Provided material:
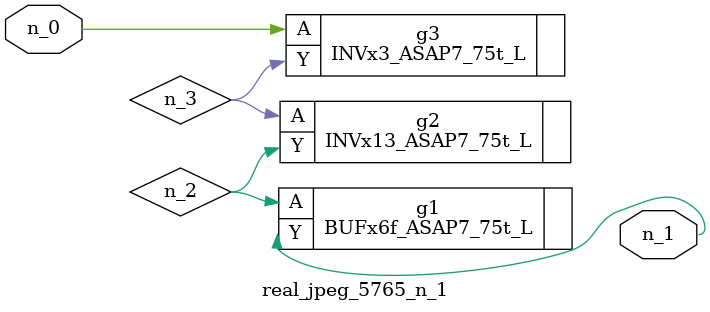
<source format=v>
module real_jpeg_5765_n_1 (n_0, n_1);

input n_0;

output n_1;

wire n_3;
wire n_2;

INVx3_ASAP7_75t_L g3 ( 
.A(n_0),
.Y(n_3)
);

BUFx6f_ASAP7_75t_L g1 ( 
.A(n_2),
.Y(n_1)
);

INVx13_ASAP7_75t_L g2 ( 
.A(n_3),
.Y(n_2)
);


endmodule
</source>
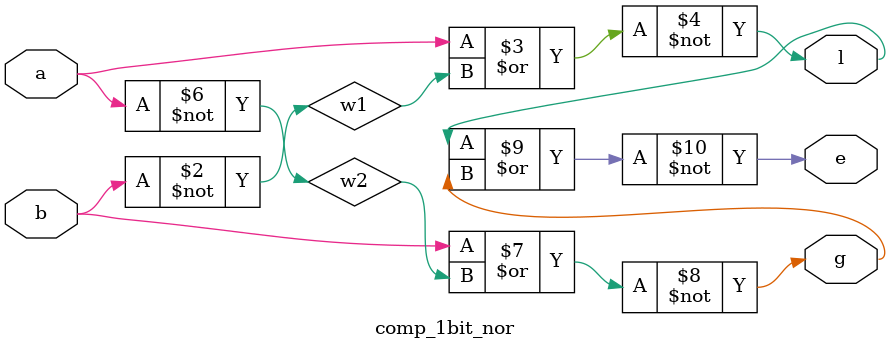
<source format=v>
`timescale 1ns / 1ps


module comp_1bit_nor(input a,b, output l,e,g );
wire w1,w2;
nor n1(w1,b,b);
nor n2(l,a,w1);
nor n3(w2,a,a);
nor n4(g,b,w2);
nor n5(e,l,g);
endmodule

</source>
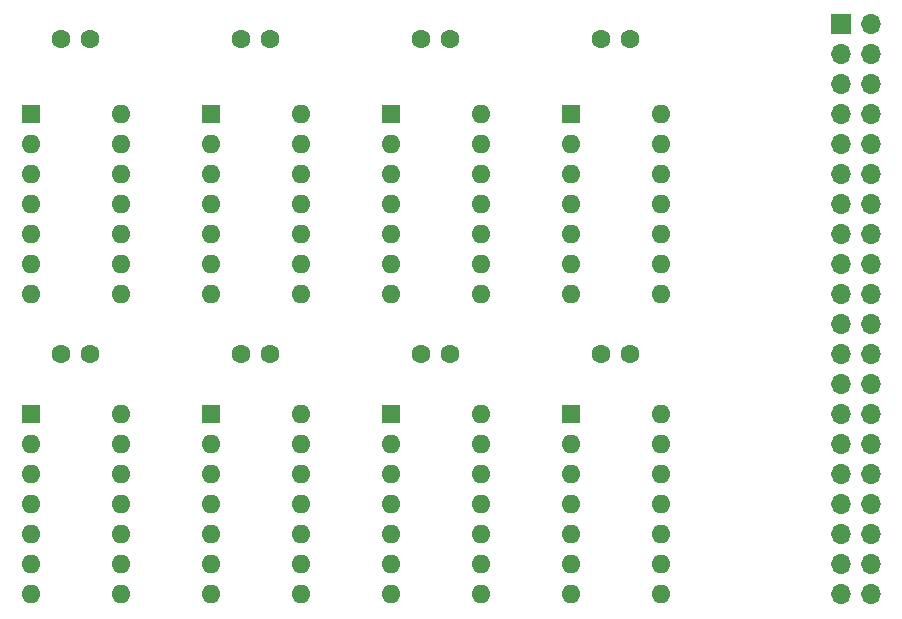
<source format=gts>
G04 #@! TF.GenerationSoftware,KiCad,Pcbnew,(5.1.12)-1*
G04 #@! TF.CreationDate,2022-10-05T17:55:37-05:00*
G04 #@! TF.ProjectId,address_logic,61646472-6573-4735-9f6c-6f6769632e6b,rev?*
G04 #@! TF.SameCoordinates,Original*
G04 #@! TF.FileFunction,Soldermask,Top*
G04 #@! TF.FilePolarity,Negative*
%FSLAX46Y46*%
G04 Gerber Fmt 4.6, Leading zero omitted, Abs format (unit mm)*
G04 Created by KiCad (PCBNEW (5.1.12)-1) date 2022-10-05 17:55:37*
%MOMM*%
%LPD*%
G01*
G04 APERTURE LIST*
%ADD10C,1.600000*%
%ADD11O,1.700000X1.700000*%
%ADD12R,1.700000X1.700000*%
%ADD13O,1.600000X1.600000*%
%ADD14R,1.600000X1.600000*%
G04 APERTURE END LIST*
D10*
X138430000Y-54610000D03*
X140930000Y-54610000D03*
X153670000Y-54610000D03*
X156170000Y-54610000D03*
X168910000Y-54610000D03*
X171410000Y-54610000D03*
X186650000Y-54610000D03*
X184150000Y-54610000D03*
X138430000Y-81280000D03*
X140930000Y-81280000D03*
X156170000Y-81280000D03*
X153670000Y-81280000D03*
X171410000Y-81280000D03*
X168910000Y-81280000D03*
X186650000Y-81280000D03*
X184150000Y-81280000D03*
D11*
X207010000Y-101600000D03*
X204470000Y-101600000D03*
X207010000Y-99060000D03*
X204470000Y-99060000D03*
X207010000Y-96520000D03*
X204470000Y-96520000D03*
X207010000Y-93980000D03*
X204470000Y-93980000D03*
X207010000Y-91440000D03*
X204470000Y-91440000D03*
X207010000Y-88900000D03*
X204470000Y-88900000D03*
X207010000Y-86360000D03*
X204470000Y-86360000D03*
X207010000Y-83820000D03*
X204470000Y-83820000D03*
X207010000Y-81280000D03*
X204470000Y-81280000D03*
X207010000Y-78740000D03*
X204470000Y-78740000D03*
X207010000Y-76200000D03*
X204470000Y-76200000D03*
X207010000Y-73660000D03*
X204470000Y-73660000D03*
X207010000Y-71120000D03*
X204470000Y-71120000D03*
X207010000Y-68580000D03*
X204470000Y-68580000D03*
X207010000Y-66040000D03*
X204470000Y-66040000D03*
X207010000Y-63500000D03*
X204470000Y-63500000D03*
X207010000Y-60960000D03*
X204470000Y-60960000D03*
X207010000Y-58420000D03*
X204470000Y-58420000D03*
X207010000Y-55880000D03*
X204470000Y-55880000D03*
X207010000Y-53340000D03*
D12*
X204470000Y-53340000D03*
D13*
X143510000Y-60960000D03*
X135890000Y-76200000D03*
X143510000Y-63500000D03*
X135890000Y-73660000D03*
X143510000Y-66040000D03*
X135890000Y-71120000D03*
X143510000Y-68580000D03*
X135890000Y-68580000D03*
X143510000Y-71120000D03*
X135890000Y-66040000D03*
X143510000Y-73660000D03*
X135890000Y-63500000D03*
X143510000Y-76200000D03*
D14*
X135890000Y-60960000D03*
X151130000Y-60960000D03*
D13*
X158750000Y-76200000D03*
X151130000Y-63500000D03*
X158750000Y-73660000D03*
X151130000Y-66040000D03*
X158750000Y-71120000D03*
X151130000Y-68580000D03*
X158750000Y-68580000D03*
X151130000Y-71120000D03*
X158750000Y-66040000D03*
X151130000Y-73660000D03*
X158750000Y-63500000D03*
X151130000Y-76200000D03*
X158750000Y-60960000D03*
D14*
X166370000Y-60960000D03*
D13*
X173990000Y-76200000D03*
X166370000Y-63500000D03*
X173990000Y-73660000D03*
X166370000Y-66040000D03*
X173990000Y-71120000D03*
X166370000Y-68580000D03*
X173990000Y-68580000D03*
X166370000Y-71120000D03*
X173990000Y-66040000D03*
X166370000Y-73660000D03*
X173990000Y-63500000D03*
X166370000Y-76200000D03*
X173990000Y-60960000D03*
D14*
X181610000Y-60960000D03*
D13*
X189230000Y-76200000D03*
X181610000Y-63500000D03*
X189230000Y-73660000D03*
X181610000Y-66040000D03*
X189230000Y-71120000D03*
X181610000Y-68580000D03*
X189230000Y-68580000D03*
X181610000Y-71120000D03*
X189230000Y-66040000D03*
X181610000Y-73660000D03*
X189230000Y-63500000D03*
X181610000Y-76200000D03*
X189230000Y-60960000D03*
X143510000Y-86360000D03*
X135890000Y-101600000D03*
X143510000Y-88900000D03*
X135890000Y-99060000D03*
X143510000Y-91440000D03*
X135890000Y-96520000D03*
X143510000Y-93980000D03*
X135890000Y-93980000D03*
X143510000Y-96520000D03*
X135890000Y-91440000D03*
X143510000Y-99060000D03*
X135890000Y-88900000D03*
X143510000Y-101600000D03*
D14*
X135890000Y-86360000D03*
D13*
X158750000Y-86360000D03*
X151130000Y-101600000D03*
X158750000Y-88900000D03*
X151130000Y-99060000D03*
X158750000Y-91440000D03*
X151130000Y-96520000D03*
X158750000Y-93980000D03*
X151130000Y-93980000D03*
X158750000Y-96520000D03*
X151130000Y-91440000D03*
X158750000Y-99060000D03*
X151130000Y-88900000D03*
X158750000Y-101600000D03*
D14*
X151130000Y-86360000D03*
X166370000Y-86360000D03*
D13*
X173990000Y-101600000D03*
X166370000Y-88900000D03*
X173990000Y-99060000D03*
X166370000Y-91440000D03*
X173990000Y-96520000D03*
X166370000Y-93980000D03*
X173990000Y-93980000D03*
X166370000Y-96520000D03*
X173990000Y-91440000D03*
X166370000Y-99060000D03*
X173990000Y-88900000D03*
X166370000Y-101600000D03*
X173990000Y-86360000D03*
X189230000Y-86360000D03*
X181610000Y-101600000D03*
X189230000Y-88900000D03*
X181610000Y-99060000D03*
X189230000Y-91440000D03*
X181610000Y-96520000D03*
X189230000Y-93980000D03*
X181610000Y-93980000D03*
X189230000Y-96520000D03*
X181610000Y-91440000D03*
X189230000Y-99060000D03*
X181610000Y-88900000D03*
X189230000Y-101600000D03*
D14*
X181610000Y-86360000D03*
M02*

</source>
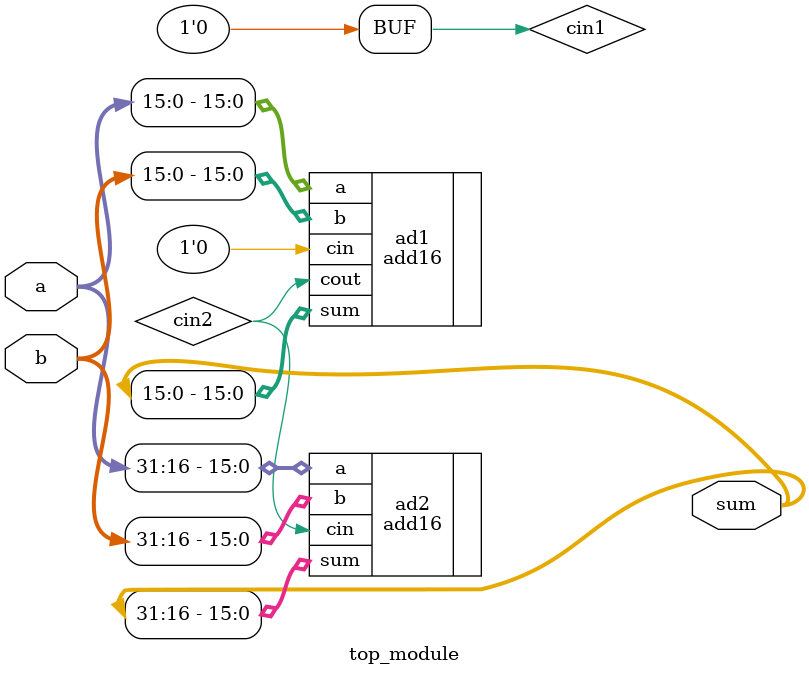
<source format=v>
module top_module(
    input [31:0] a,
    input [31:0] b,
    output [31:0] sum
);
    wire cin1, cin2;
    assign cin1 = 1'b0;

    add16 ad1( .a(a[15:0]), .b(b[15:0]), .cin(cin1), .sum(sum[15:0]), .cout(cin2));
    add16 ad2( .a(a[31:16]), .b(b[31:16]), .cin(cin2), .sum(sum[31:16]));
    
endmodule


</source>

Work to complete: Scan the records above and show every line in which the word "input" occurs.

Solution to the exercise:
input n_0;
module comp_1bit_nor(input a,b, output l,e,g );
    input [31:0] a,
    input [31:0] b,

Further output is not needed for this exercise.